The methane hypothesis

One explanation stands out for being semi-plausible (and it's not alien abductions or Atlantis). The hypothesis is that the sea floor around Bermuda contains large stores of methane gas which occasionally erupt to the surface, according to The New York Times. The bubbles from this gas rising up could disturb ships, and a large enough eruption could actually cause water to move away from the ship, sinking it. If highly flammable methane rises up in the air, it can even ignite — perhaps via a spark from a passing airplane engine.

This may sound implausible, especially when you consider the more common wreck explanations of mechanical error and foul weather — after all, Bermuda happens to sit in an area of the world known as Hurricane Alley (via The Bermudian). But this natural phenomenon exists elsewhere. Off the coast of Norway, gigantic underwater craters — up to a half-mile wide and 150 feet deep — are thought to have been created by the eruption of methane caches, known as methane hydrates, below the sea's sediment, according to National Geographic. Such explosions may have put nearby ships at risk. Similar craters have been found in Siberia, Live Science reported.

Bermuda's methane stores

But what about around Bermuda? "Gas hydrate is known to exist along the US North Atlantic continental margin, with a very large province on Blake Ridge (north of the Bermuda Triangle)," said Earth scientist Benjamin Phrampus to Live Science.

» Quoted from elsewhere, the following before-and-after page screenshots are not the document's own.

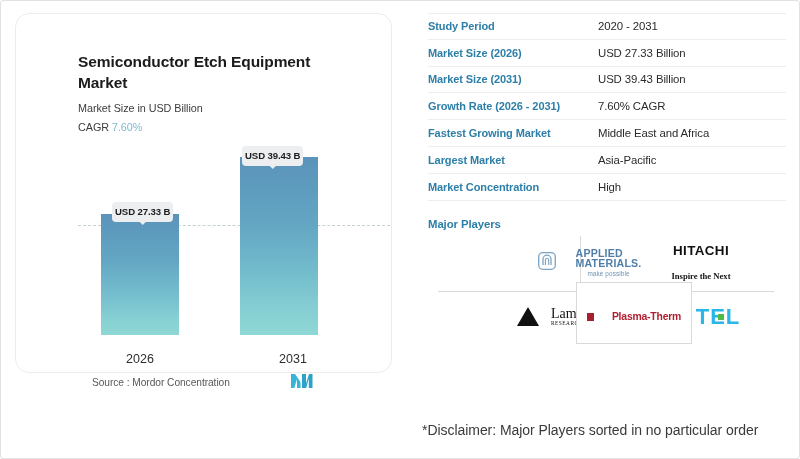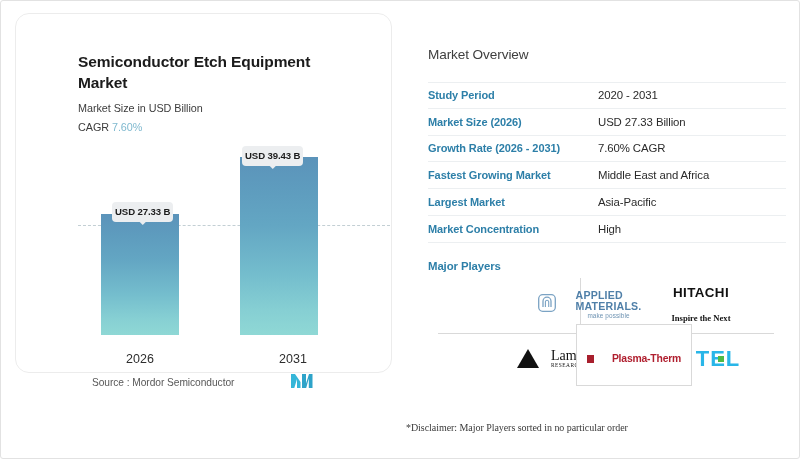--- a/index.html
+++ b/index.html
@@ -214,7 +214,6 @@
 
   <div class="overview">
 
-    <div class="overview-title">Market Overview</div>
 
     <div class="table">
       <div class="trow">

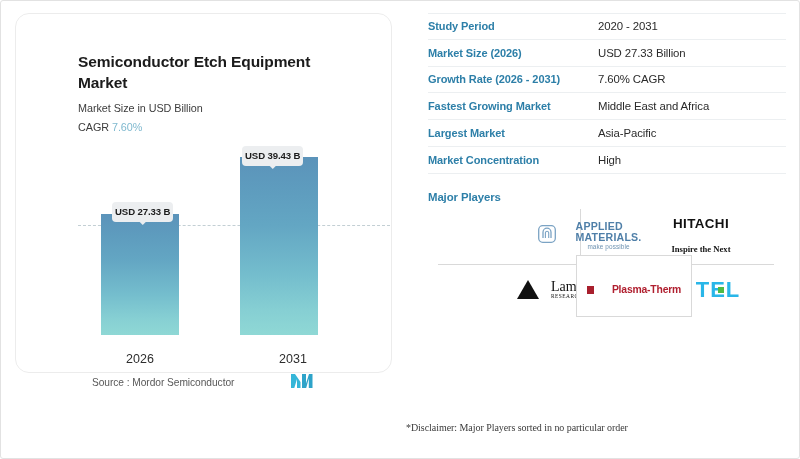--- a/index.html
+++ b/index.html
@@ -223,6 +223,10 @@
       <div class="trow">
         <div class="tlabel">Market Size (2026)</div>
         <div class="tvalue">USD 27.33 Billion</div>
+      </div>
+      <div class="trow">
+        <div class="tlabel">Market Size (2031)</div>
+        <div class="tvalue">USD 39.43 Billion</div>
       </div>
       <div class="trow">
         <div class="tlabel">Growth Rate (2026 - 2031)</div>

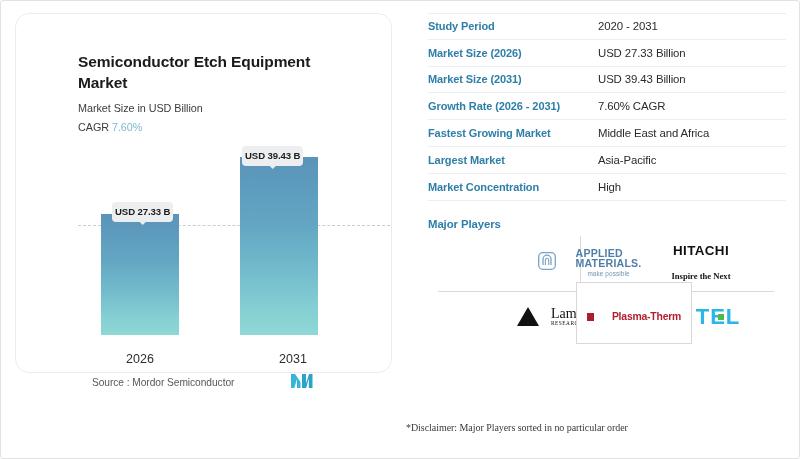--- a/index.html
+++ b/index.html
@@ -203,7 +203,7 @@
       <div class="xlabel xlabel-2031">2031</div>
     </div>
 
-    <div class="source">Source :  Mordor Semiconductor</div>
+    <div class="source">Source :  Mordor Concentration</div>
     <div class="mi-logo">
       <svg width="22" height="15" viewBox="0 0 22 15">
         <polygon points="0,14 0,0 4,0 9.5,8 9.5,14 6,14 6,5 3.3,14" fill="#35b6d8"></polygon>

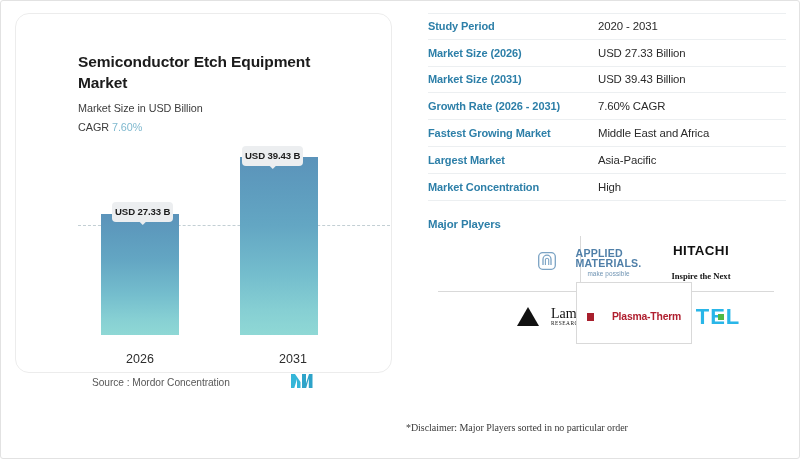--- a/index.html
+++ b/index.html
@@ -172,8 +172,8 @@
   .tel-dot { position: absolute; left: 22px; top: 8px; width: 6px; height: 6px; background: #4fba45; }
 
   .disclaimer {
-    position: absolute; left: 405px; top: 421px;
-    font-size: 10px; color: #3a3a3a; letter-spacing: -0.05px; font-family: Liberation Serif, serif;
+    position: absolute; left: 421px; top: 421px;
+    font-size: 14px; color: #3a3a3a; letter-spacing: -0.05px;
   }
 </style>
 </head>

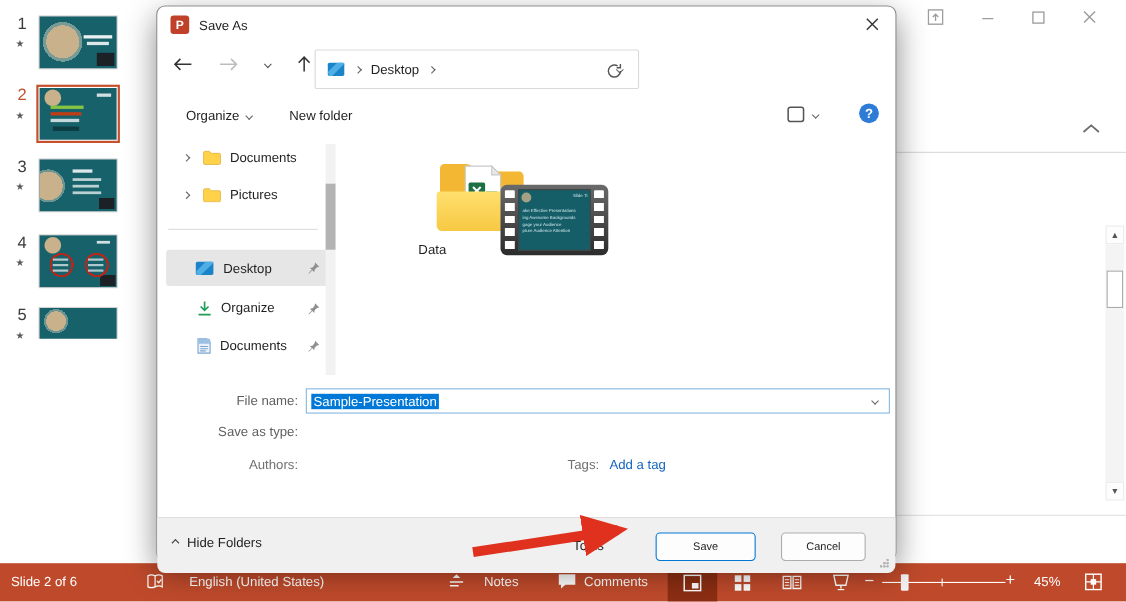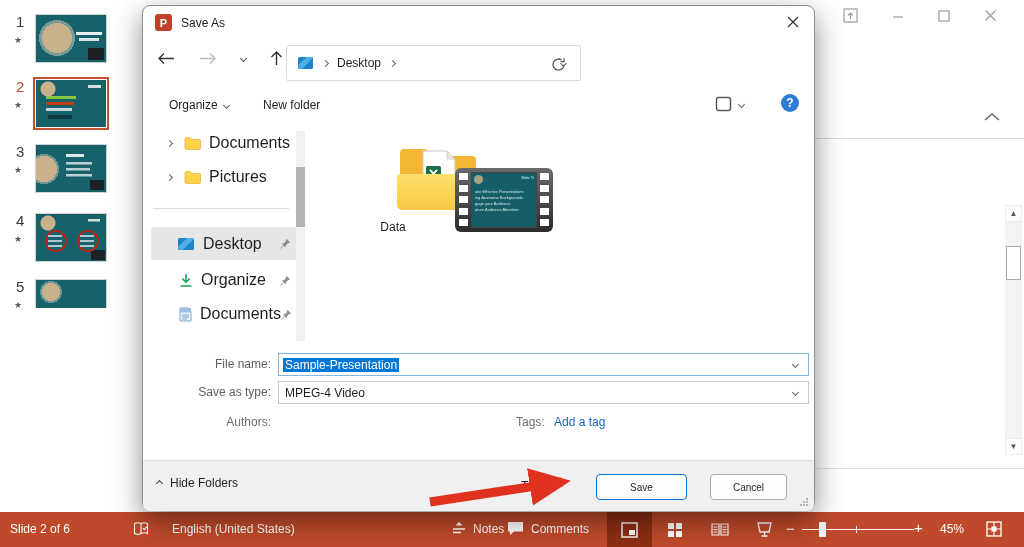--- a/index.html
+++ b/index.html
@@ -96,7 +96,7 @@
   .box{border:1px solid #d9d9d9;background:#fff;box-sizing:border-box;border-radius:2px;}
   .navrow{position:absolute;left:8px;width:148px;height:30px;display:flex;align-items:center;border-radius:3px;}
   .navrow.on{background:#e6e6e6;}
-  .navlbl{font-size:16px;color:#1f1f1f;margin-left:8px;flex:1;}
+  .navlbl{font-size:12px;color:#1f1f1f;margin-left:8px;flex:1;}
   .pin{margin-right:8px;}
   .link{color:#1565c0;}
   .fldlabel{color:#5f5f5f;text-align:right;position:absolute;}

A 2003 study using model ships found that bubbles from gas leaks like these could sink full-size ships under the right conditions.

However, Phrampus added, no large methane eruptions have been reported since the end of the last ice age, about 20,000 years ago. "I personally see it as an interesting theory and nothing more," he said to Live Science.

But those methane eruptions may become more common. As the planet heats up due to fossil fuel-driven climate change, methane hydrates may erode, according to the US Department of Energy. The full implications of this aren't clear — the department notes that this is an under-studied topic — but, just perhaps, the real danger of the Devil's Triangle is still to come.